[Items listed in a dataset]
>>>

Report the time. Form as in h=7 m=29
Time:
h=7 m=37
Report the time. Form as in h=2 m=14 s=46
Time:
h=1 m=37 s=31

<<<

Exercise details: Copy each of the rows above, swapping "Report" for "Give" and keeping everything else identical.

Solved exercise:
Give the time. Form as in h=7 m=29
Time:
h=7 m=37
Give the time. Form as in h=2 m=14 s=46
Time:
h=1 m=37 s=31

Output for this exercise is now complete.